Economists had forecast initial claims to drop to around 850,000 from 881,000 originally reported last week. Last week’s figure was revised up by 3,000 to 884,000.

Last week’s figures were the lowest since the pandemic drove unemployment claims to unprecedented highs.

Claims hit a record 6.87 million for the week of March 27. Until a month ago, each subsequent week had seen claims decline. But in late July, the labor market appeared to stall and claims have since hovered around one million, a level so high it was never recorded before the pandemic struck.

Jobless claims are a proxy for layoffs and have been closely watched as a signal for how the pandemic is influencing the economy.

The Bureau of Labor Statistics said last week it was changing the method employed for adjusting initial jobless claims to account for seasonal swings in employment. This means that the figures from the past two weeks are not directly comparable to those of the prior weeks.  It is likely that the now-retired method for making seasonal adjustments had inflated the level of claims over the past month or so.

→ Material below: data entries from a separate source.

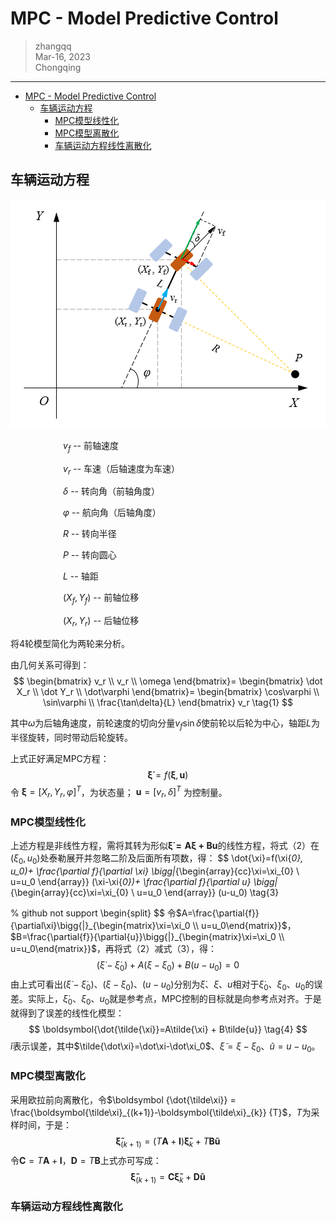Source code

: 

# MPC - Model Predictive Control

> zhangqq  
> Mar-16, 2023  
> Chongqing

---



- [MPC - Model Predictive Control](#mpc---model-predictive-control)
  - [车辆运动方程](#车辆运动方程)
    - [MPC模型线性化](#mpc模型线性化)
    - [MPC模型离散化](#mpc模型离散化)
    - [车辆运动方程线性离散化](#车辆运动方程线性离散化)

	
	

## 车辆运动方程


<p align=center>
<img src=./img/MPC_vehicleDynamic.png>
</p>

　　　　　　$v_f$   -- 前轴速度

　　　　　　$v_r$   -- 车速（后轴速度为车速）

　　　　　　$\delta$	 -- 转向角（前轴角度）

　　　　　　$\varphi$	-- 航向角（后轴角度）

　　　　　　$R$	-- 转向半径

　　　　　　$P$	-- 转向圆心

　　　　　　$L$	-- 轴距

　　　　　　$(X_f, Y_f)$   -- 前轴位移

　　　　　　$(X_r, Y_r)$   -- 后轴位移



将4轮模型简化为两轮来分析。

由几何关系可得到：
$$
\begin{bmatrix}
	v_r \\
	v_r \\
	\omega
\end{bmatrix}=
\begin{bmatrix}
	\dot X_r \\
	\dot Y_r \\
	\dot\varphi
\end{bmatrix}=
\begin{bmatrix}
	\cos\varphi \\
	\sin\varphi \\
	\frac{\tan\delta}{L}
\end{bmatrix} v_r \tag{1}
$$

其中$\omega$为后轴角速度，前轮速度的切向分量$v_f\sin\delta$使前轮以后轮为中心，轴距$L$为半径旋转，同时带动后轮旋转。

上式正好满足MPC方程：
$$
\boldsymbol{\dot\xi}=f(\boldsymbol{\xi}, \boldsymbol{u}) \tag{2}
$$
令 $\boldsymbol{\xi}=[X_r, Y_r, \varphi]^T$，为状态量； $\boldsymbol{u}=[v_r, \delta]^T$ 为控制量。

### MPC模型线性化

上述方程是非线性方程，需将其转为形似$\boldsymbol{{\dot\xi}={A}{\xi}+{B}{u}}$的线性方程，将式（2）在$(\xi_0, u_0)$处泰勒展开并忽略二阶及后面所有项数，得：
$$
\dot{\xi}=f(\xi{_0}, u_0)+
\frac{\partial f}{\partial \xi} \bigg|_{\begin{array}{cc}\xi=\xi_{0} \\ u=u_0 \end{array}} (\xi-\xi{_0})+
\frac{\partial f}{\partial u} \bigg|_{\begin{array}{cc}\xi=\xi_{0} \\ u=u_0 \end{array}} (u-u_0) \tag{3}

% github not support \begin{split}
$$
令$A=\frac{\partial{f}}{\partial\xi}\bigg{|}_{\begin{matrix}\xi=\xi_0 \\ u=u_0\end{matrix}}$，$B=\frac{\partial{f}}{\partial{u}}\bigg{|}_{\begin{matrix}\xi=\xi_0 \\ u=u_0\end{matrix}}$，再将式（2）减式（3），得：
$$
(\dot\xi-\dot\xi_{0})+A(\xi-\xi_{0})+B(u-u_0)=0
$$
由上式可看出$(\dot\xi-\dot\xi_{0})$、$(\xi-\xi_{0})$、$(u-u_0)$分别为$\dot\xi$、$\xi$、$u$相对于$\dot\xi_0$、$\xi_0$、$u_0$的误差。实际上，$\dot\xi_0$、$\xi_0$、$u_0$就是参考点，MPC控制的目标就是向参考点对齐。于是就得到了误差的线性化模型：
$$
\boldsymbol{\dot{\tilde{\xi}}=A\tilde{\xi} + B\tilde{u}} \tag{4}
$$
$\tilde i$表示误差，其中$\tilde{\dot\xi}=\dot\xi-\dot\xi_0$、$\tilde\xi=\xi-\xi_0$、$\tilde u=u-u_0$。

### MPC模型离散化

采用欧拉前向离散化，令$\boldsymbol {\dot{\tilde\xi}} = \frac{\boldsymbol{\tilde\xi}_{(k+1)}-\boldsymbol{\tilde\xi}_{k}} {T}$，$T$为采样时间，于是：
$$
\boldsymbol{\tilde\xi}_{(k+1)} = {(T\boldsymbol{A}+\boldsymbol{I})\boldsymbol{\tilde{\xi}}}_k + T\boldsymbol{B\tilde{u}}
$$
令$\boldsymbol{C}=T\boldsymbol{A}+\boldsymbol{I}$，$\boldsymbol{D}=T\boldsymbol{B}$上式亦可写成：
$$
\boldsymbol{\tilde\xi}_{(k+1)} = {\boldsymbol{C}\boldsymbol{\tilde{\xi}}}_k + \boldsymbol{D\tilde{u}} \tag{5}
$$

### 车辆运动方程线性离散化

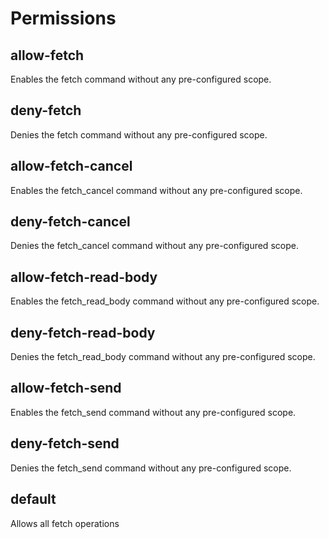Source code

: # Permissions

## allow-fetch

Enables the fetch command without any pre-configured scope.

## deny-fetch

Denies the fetch command without any pre-configured scope.

## allow-fetch-cancel

Enables the fetch_cancel command without any pre-configured scope.

## deny-fetch-cancel

Denies the fetch_cancel command without any pre-configured scope.

## allow-fetch-read-body

Enables the fetch_read_body command without any pre-configured scope.

## deny-fetch-read-body

Denies the fetch_read_body command without any pre-configured scope.

## allow-fetch-send

Enables the fetch_send command without any pre-configured scope.

## deny-fetch-send

Denies the fetch_send command without any pre-configured scope.

## default

Allows all fetch operations

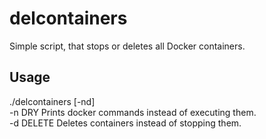 # delcontainers

Simple script, that stops or deletes all Docker containers.

## Usage
./delcontainers [-nd]  
-n DRY Prints docker commands instead of executing them.  
-d DELETE Deletes containers instead of stopping them.  
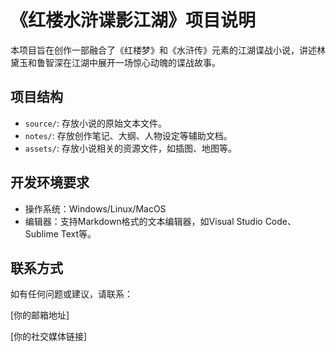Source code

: # 《红楼水浒谍影江湖》项目说明

本项目旨在创作一部融合了《红楼梦》和《水浒传》元素的江湖谍战小说，讲述林黛玉和鲁智深在江湖中展开一场惊心动魄的谍战故事。

## 项目结构

- `source/`: 存放小说的原始文本文件。
- `notes/`: 存放创作笔记、大纲、人物设定等辅助文档。
- `assets/`: 存放小说相关的资源文件，如插图、地图等。

## 开发环境要求

- 操作系统：Windows/Linux/MacOS
- 编辑器：支持Markdown格式的文本编辑器，如Visual Studio Code、Sublime Text等。

## 联系方式

如有任何问题或建议，请联系：

[你的邮箱地址]

[你的社交媒体链接]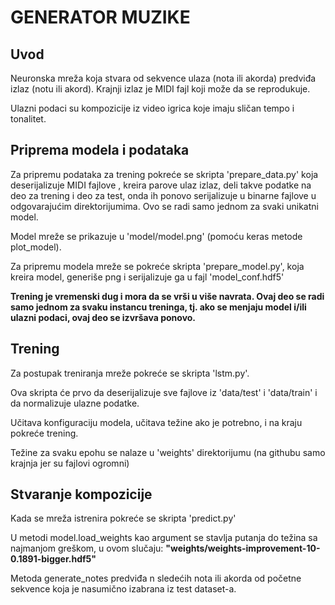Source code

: # GENERATOR MUZIKE
## Uvod

Neuronska mreža koja stvara od sekvence ulaza (nota ili akorda) predviđa izlaz (notu ili akord). Krajnji izlaz je MIDI fajl koji može da se reprodukuje.

Ulazni podaci su kompozicije iz video igrica koje imaju sličan tempo i tonalitet.

## Priprema modela i podataka

Za pripremu podataka za trening pokreće se skripta 'prepare_data.py' koja deserijalizuje MIDI fajlove
, kreira parove ulaz izlaz, deli takve podatke na deo za trening i deo za test, onda ih ponovo serijalizuje u binarne fajlove u odgovarajućim direktorijumima. Ovo se radi samo jednom za svaki unikatni model.

Model mreže se prikazuje u 'model/model.png' (pomoću keras metode plot_model).

Za pripremu modela mreže se pokreće skripta 'prepare_model.py', koja kreira model, generiše png i serijalizuje ga u fajl 'model_conf.hdf5'

**Trening je vremenski dug i mora da se vrši u više navrata. Ovaj deo se radi samo jednom za svaku instancu treninga, tj. ako se menjaju model i/ili ulazni podaci, ovaj deo se izvršava ponovo.**

## Trening

Za postupak treniranja mreže pokreće se skripta 'lstm.py'.

Ova skripta će prvo da deserijalizuje sve fajlove iz 'data/test' i 'data/train' i da normalizuje ulazne podatke.

Učitava konfiguraciju modela, učitava težine ako je potrebno, i na kraju pokreće trening.

Težine za svaku epohu se nalaze u 'weights' direktorijumu (na githubu samo krajnja jer su fajlovi ogromni)



## Stvaranje kompozicije

Kada se mreža istrenira pokreće se skripta 'predict.py'


U metodi model.load_weights kao argument se stavlja putanja do težina sa najmanjom greškom, u ovom slučaju: **"weights/weights-improvement-10-0.1891-bigger.hdf5"** 

Metoda generate_notes predviđa n sledećih nota ili akorda od početne sekvence koja je nasumično izabrana iz test dataset-a.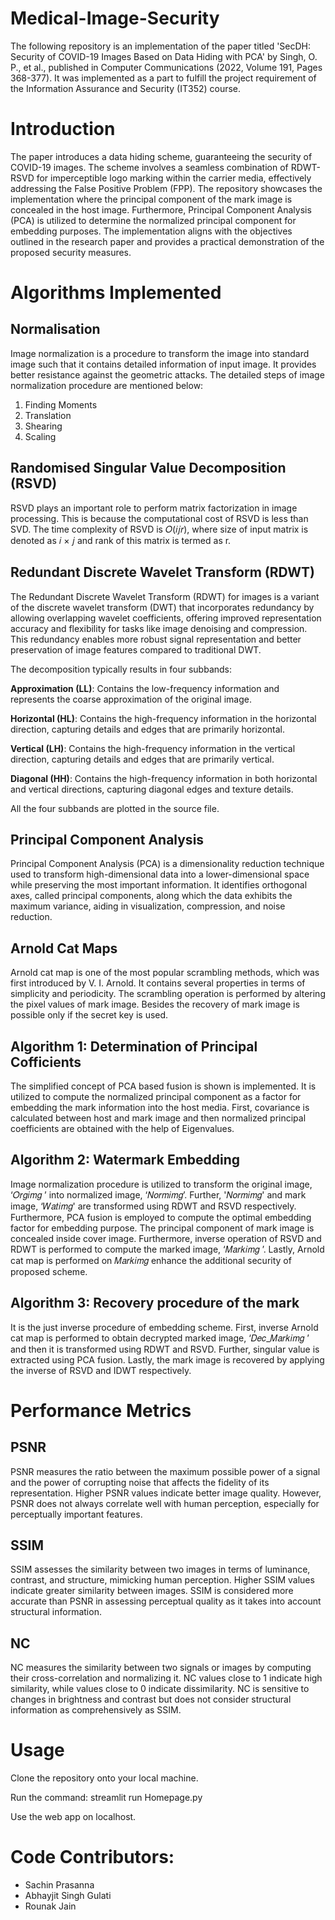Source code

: # Medical-Image-Security

The following repository is an implementation of the paper titled 'SecDH: Security of COVID-19 Images Based on Data Hiding with PCA' by Singh, O. P., et al., published in Computer Communications (2022, Volume 191, Pages 368-377). It was implemented as a part to fulfill the project requirement of the Information Assurance and Security (IT352) course.

# Introduction
The paper introduces a data hiding scheme, guaranteeing the security of COVID-19 images. The scheme involves a seamless combination of RDWT-RSVD for imperceptible logo marking within the carrier media, effectively addressing the False Positive Problem (FPP). The repository showcases the implementation where the principal component of the mark image is concealed in the host image. Furthermore, Principal Component Analysis (PCA) is utilized to determine the normalized principal component for embedding purposes. The implementation aligns with the objectives outlined in the research paper and provides a practical demonstration of the proposed security measures.

# Algorithms Implemented

## Normalisation

Image normalization is a procedure to transform the image into standard image such that it contains detailed information of input image. It provides better resistance against the geometric attacks. The detailed steps of image normalization procedure are mentioned below:

1. Finding Moments
2. Translation
3. Shearing
4. Scaling

## Randomised Singular Value Decomposition (RSVD)

RSVD plays an important role to perform matrix factorization in image processing. This is because the computational cost of RSVD is less than SVD. The time complexity of RSVD is 𝑂(𝑖𝑗𝑟), where size of input matrix is denoted as 𝑖 × 𝑗 and rank of this matrix is termed as r.


## Redundant Discrete Wavelet Transform (RDWT)

The Redundant Discrete Wavelet Transform (RDWT) for images is a variant of the discrete wavelet transform (DWT) that incorporates redundancy by allowing overlapping wavelet coefficients, offering improved representation accuracy and flexibility for tasks like image denoising and compression. This redundancy enables more robust signal representation and better preservation of image features compared to traditional DWT.

The decomposition typically results in four subbands:

**Approximation (LL)**: Contains the low-frequency information and represents the coarse approximation of the original image.

**Horizontal (HL)**: Contains the high-frequency information in the horizontal direction, capturing details and edges that are primarily horizontal.

**Vertical (LH)**: Contains the high-frequency information in the vertical direction, capturing details and edges that are primarily vertical.

**Diagonal (HH)**: Contains the high-frequency information in both horizontal and vertical directions, capturing diagonal edges and texture details.

All the four subbands are plotted in the source file.

## Principal Component Analysis

Principal Component Analysis (PCA) is a dimensionality reduction technique used to transform high-dimensional data into a lower-dimensional space while preserving the most important information. It identifies orthogonal axes, called principal components, along which the data exhibits the maximum variance, aiding in visualization, compression, and noise reduction.


## Arnold Cat Maps

Arnold cat map is one of the most popular scrambling methods, which was first introduced by V. I. Arnold. It contains several properties in terms of simplicity and periodicity. The scrambling operation is performed by altering the pixel values of mark image. Besides the recovery of mark image is possible only if the secret key is used.

## Algorithm 1: Determination of Principal Cofficients

The simplified concept of PCA based fusion is shown is implemented. It is utilized to compute the normalized principal component as a factor for embedding the mark information into the host media. First, covariance is calculated between host and mark image and then normalized principal coefficients are obtained with the help of Eigenvalues.

## Algorithm 2: Watermark Embedding

Image normalization procedure is utilized to transform the original image, ‘𝑂𝑟𝑔𝑖𝑚𝑔 ’ into normalized image, ‘𝑁𝑜𝑟𝑚𝑖𝑚𝑔’. Further, '𝑁𝑜𝑟𝑚𝑖𝑚𝑔' and mark image, ‘𝑊𝑎𝑡𝑖𝑚𝑔' are transformed using RDWT and RSVD respectively. Furthermore, PCA fusion is employed to compute the optimal embedding factor for embedding purpose. The principal component of mark image is concealed inside cover image. Furthermore, inverse operation of RSVD and RDWT is performed to compute the marked image, ‘𝑀𝑎𝑟𝑘𝑖𝑚𝑔 ’. Lastly, Arnold cat map is performed on 𝑀𝑎𝑟𝑘𝑖𝑚𝑔 enhance the additional security of proposed scheme.

## Algorithm 3: Recovery procedure of the mark

It is the just inverse procedure of embedding scheme. First, inverse Arnold cat map is performed to obtain decrypted marked image, ‘𝐷𝑒𝑐_𝑀𝑎𝑟𝑘𝑖𝑚𝑔 ’ and then it is transformed using RDWT and RSVD. Further, singular value is extracted using PCA fusion. Lastly, the mark image is recovered by applying the inverse of RSVD and IDWT respectively.

# Performance Metrics

## PSNR

PSNR measures the ratio between the maximum possible power of a signal and the power of corrupting noise that affects the fidelity of its representation. Higher PSNR values indicate better image quality. However, PSNR does not always correlate well with human perception, especially for perceptually important features.

## SSIM 

SSIM assesses the similarity between two images in terms of luminance, contrast, and structure, mimicking human perception. Higher SSIM values indicate greater similarity between images. SSIM is considered more accurate than PSNR in assessing perceptual quality as it takes into account structural information.

## NC

NC measures the similarity between two signals or images by computing their cross-correlation and normalizing it. NC values close to 1 indicate high similarity, while values close to 0 indicate dissimilarity. NC is sensitive to changes in brightness and contrast but does not consider structural information as comprehensively as SSIM.

# Usage

Clone the repository onto your local machine.

Run the command: streamlit run Homepage.py

Use the web app on localhost.


# Code Contributors:
- Sachin Prasanna
- Abhayjit Singh Gulati
- Rounak Jain





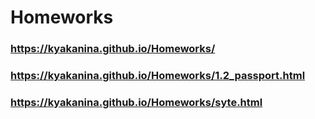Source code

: # Homeworks
### https://kyakanina.github.io/Homeworks/
### https://kyakanina.github.io/Homeworks/1.2_passport.html
### https://kyakanina.github.io/Homeworks/syte.html
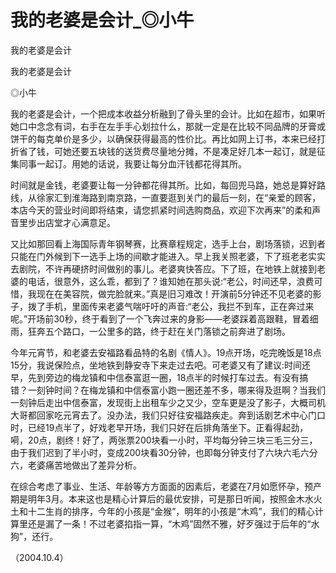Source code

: # 我的老婆是会计_◎小牛

我的老婆是会计

我的老婆是会计

◎小牛

我的老婆是会计，一个把成本收益分析融到了骨头里的会计。比如在超市，如果听她口中念念有词，右手在左手手心划拉什么，那就一定是在比较不同品牌的牙膏或饼干的每克单价是多少，以确保获得最高的性价比。再比如网上订书，本来已经打折省了钱，可她还要五块钱的送货费尽量地分摊，不是凑足好几本一起订，就是征集同事一起订。用她的话说，我要让每分血汗钱都花得其所。

时间就是金钱，老婆要让每一分钟都花得其所。比如，每回兜马路，她总是算好路线，从徐家汇到淮海路到南京路，一直要逛到关门的最后一刻，在“亲爱的顾客，本店今天的营业时间即将结束，请您抓紧时间选购商品，欢迎下次再来”的柔和声音里步出店堂才心满意足。

又比如那回看上海国际青年钢琴赛，比赛章程规定，选手上台，剧场落锁，迟到者只能在门外候到下一选手上场的间歇才能进入。早上我关照老婆，下了班老老实实去剧院，不许再硬挤时间做别的事儿。老婆爽快答应。下了班，在地铁上就接到老婆的电话，很意外，这么乖，都到了？谁知她在那头说:“老公，时间还早，浪费可惜，我现在在美容院，做完脸就来。”真是旧习难改！开演前5分钟还不见老婆的影子，拨了手机，里面传来老婆气喘吁吁的声音:“老公，我拦不到车，正在奔过来呢。”开场前30秒，终于看到了一个飞奔过来的身影——老婆踩着高跟鞋，冒着细雨，狂奔五个路口，一公里多的路，终于赶在关门落锁之前奔进了剧场。

今年元宵节，和老婆去安福路看品特的名剧《情人》。19点开场，吃完晚饭是18点15分，我说保险点，坐地铁到静安寺下来走过去吧。可老婆又有了建议:时间还早，先到旁边的梅龙镇和中信泰富逛一圈，18点半的时候打车过去。有没有搞错？一刻钟时间？在梅龙镇和中信泰富小跑一圈还差不多，哪来得及逛啊？当我们一刻钟后走出中信泰富，发现街上出租车少之又少，空车更是没了影子，大概司机大哥都回家吃元宵去了。没办法，我们只好往安福路疾走。奔到话剧艺术中心门口时，已经19点半了，好戏老早开场，我们只好在后排角落坐下。正看得起劲，嗬，20点，剧终！好了，两张票200块看一小时，平均每分钟三块三毛三分三，由于我们迟到了半小时，变成200块看30分钟，也即每分钟支付了六块六毛六分六，老婆痛苦地做出了差异分析。

在综合考虑了事业、生活、年龄等方方面面的因素后，老婆在7月如愿怀孕，预产期是明年3月。本来这也是精心计算后的最优安排，可是那日听闻，按照金木水火土和十二生肖的排序，今年的小孩是“金猴”，明年的小孩是“木鸡”，我们的精心计算里还是漏了一条！不过老婆掐指一算，“木鸡”固然不雅，好歹强过于后年的“水狗”，还行。

（2004.10.4）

The unadjusted number of actual initial claims under state programs, totaled 857,148 in the week endingS eptember 5, an increase of 20,140—or 2.4 percent—from the previous week.

The number for seasonally adjusted insured unemployment during the week ending August 29 was 13,385,000, an increase of 93,000 from the previous week’s revised level. That is equivalent to a 9.2 insured unemployment rate, slightly higher than the week before. This number is not equivalent to the official unemployment rate released by the Labor Department each month because it counts only Americans eligible to collect unemployment.